減損の兆候がある場合で、減損テストの結果、資産の回収可能価額が簿価を下回ったときは、簿価を回収可能価額まで減額し、当該減額分を減損損失として計上する必要があります。

IFRSにおいて、固定資産の減損テストは1ステップアプローチで実施します。
これに対して、USGAAPにおけるのれん以外の固定資産や日本基準における固定資産の減損テストは、2ステップアプローチでの実施になります。


●1ステップアプローチ
割引前将来キャッシュ・フローとの比較(=下記2ステップの場合の①のステップ)は行わず、「帳簿価額 > 回収可能価額(割引後将来キャッシュ・フロー)」の大小関係となった際に、帳簿価額を回収可能価額まで減額し、減損損失を計上するアプローチを指します。

●2ステップアプローチ
以下①→②の2ステップを経て会計処理するアプローチを指します。

①「帳簿価額 > 割引前将来キャッシュ・フロー」であれば、下記②の第2ステップにて減損損失を算定
②回収可能価額(割引後将来キャッシュ・フロー)を算定し、「帳簿価額 > 回収可能価額(割引後将来キャッシュ・フロー)」の大小関係となった際に、帳簿価額を回収可能価額まで減額し、減損損失を計上

IFRSでは、減損処理後に業績が大幅に回復(戻入れの兆候有りに該当)し、資産の回収可能価額が簿価を上回るときは、過去の減損損失の戻入れ益を計上します。

<過去の減損損失の戻入れ益の計算イメージ>

IFRSのCGU(資金生成単位)とは、減損の検討実施単位を意味します。
買収で生じたのれんについては、CGU又はCGUグループに配分したうえで、減損の検討を実施します。

●のれん以外の固定資産のCGU
のれん以外の固定資産のCGUは、他の資産又は資産グループのキャッシュ・インフローからおおむね独立したキャッシュ・インフローを発生する資産の最小の単位としなければならない、とされています。

●のれんのCGU又はCGUグループへの配分
のれんは、取得企業のCGU又はCGUグループのうち、企業結合のシナジーから便益を得ると見込まれるものに配分します。

のれんが配分されるCGU又はCGUグループは:
・のれんを内部管理目的で監視している企業内の最小のレベルとし、
かつ、
・事業セグメントよりも大きくない、
とされています。

●全社資産の定義
全社資産とは、固定資産の減損の対象となる資産(のれんを除く)のうち、全社的な研究開発拠点、複数の部門や法人で使用する本社建物や福利厚生施設などを指します。
全社資産は独立したキャッシュ・インフローを生み出さないためにCGUには該当しません。

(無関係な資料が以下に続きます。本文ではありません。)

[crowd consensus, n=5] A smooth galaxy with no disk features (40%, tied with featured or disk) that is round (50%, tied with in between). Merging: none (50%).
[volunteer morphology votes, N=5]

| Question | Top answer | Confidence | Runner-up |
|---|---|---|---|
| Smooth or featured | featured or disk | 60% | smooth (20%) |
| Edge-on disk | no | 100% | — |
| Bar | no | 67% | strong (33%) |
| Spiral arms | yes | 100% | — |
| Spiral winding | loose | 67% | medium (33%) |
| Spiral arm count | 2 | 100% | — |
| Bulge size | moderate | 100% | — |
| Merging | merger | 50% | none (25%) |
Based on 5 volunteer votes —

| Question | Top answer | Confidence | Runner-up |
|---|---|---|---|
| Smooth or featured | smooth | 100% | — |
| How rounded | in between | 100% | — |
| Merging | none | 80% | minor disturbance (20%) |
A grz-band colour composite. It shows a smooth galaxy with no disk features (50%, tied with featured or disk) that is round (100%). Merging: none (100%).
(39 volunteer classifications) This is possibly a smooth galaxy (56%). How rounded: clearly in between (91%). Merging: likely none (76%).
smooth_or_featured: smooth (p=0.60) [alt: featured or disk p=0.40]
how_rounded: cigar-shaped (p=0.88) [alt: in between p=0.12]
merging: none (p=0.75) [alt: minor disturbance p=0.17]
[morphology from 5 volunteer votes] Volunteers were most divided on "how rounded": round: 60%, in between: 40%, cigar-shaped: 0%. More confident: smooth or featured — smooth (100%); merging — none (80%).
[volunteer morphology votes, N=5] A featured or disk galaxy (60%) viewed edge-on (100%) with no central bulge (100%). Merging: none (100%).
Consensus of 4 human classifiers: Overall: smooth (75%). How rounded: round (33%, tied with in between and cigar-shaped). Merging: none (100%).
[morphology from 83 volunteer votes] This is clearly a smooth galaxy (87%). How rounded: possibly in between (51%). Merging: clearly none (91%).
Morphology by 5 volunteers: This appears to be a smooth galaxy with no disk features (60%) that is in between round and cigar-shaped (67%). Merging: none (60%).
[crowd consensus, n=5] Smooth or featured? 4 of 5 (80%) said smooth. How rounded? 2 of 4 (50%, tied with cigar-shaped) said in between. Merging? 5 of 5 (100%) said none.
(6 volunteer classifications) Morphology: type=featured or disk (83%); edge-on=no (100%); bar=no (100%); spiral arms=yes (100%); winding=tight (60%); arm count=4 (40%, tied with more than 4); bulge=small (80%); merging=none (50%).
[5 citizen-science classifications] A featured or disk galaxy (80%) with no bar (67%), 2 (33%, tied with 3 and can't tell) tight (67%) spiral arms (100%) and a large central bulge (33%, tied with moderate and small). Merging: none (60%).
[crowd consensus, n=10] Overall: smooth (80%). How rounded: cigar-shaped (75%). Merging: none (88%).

このような全社資産は、複数のCGU又はCGUグループでの将来キャッシュ・フローの生成に寄与する資産に位置づけられます。(IAS36.100)

●全社資産の減損の検討が必要となるケース
全社資産の減損は、CGUには該当しませんが、減損の対象になることがあります。
以下の①~③のいずれかに該当する場合には、減損の検討が必要となります。

①全社資産の配分先であるCGU又はCGUグループに減損の兆候がある場合
②全社資産自体に減損の兆候がある場合
③全社資産自体が、IFRS第5号「売却目的で保有する非流動資産及び非継続事業」に従って、売却目的保有に分類された非流動資産(又は処分グループ)に該当することとなった場合

CGU又はCGUグループへの全社資産の配分
全社資産の配分対象であるCGU又はCGUグループに減損兆候がある場合(上記①に該当の場合)には、合理的な配分基準を用いて、全社資産の帳簿価額およびキャッシュ・フローを当該CGU又はCGUグループに配分する必要があります。

減損の検討は、減損の兆候があるCGU又はCGUグループだけではなく、当該CGU又はCGUグループに配分した全社資産についても必要となります。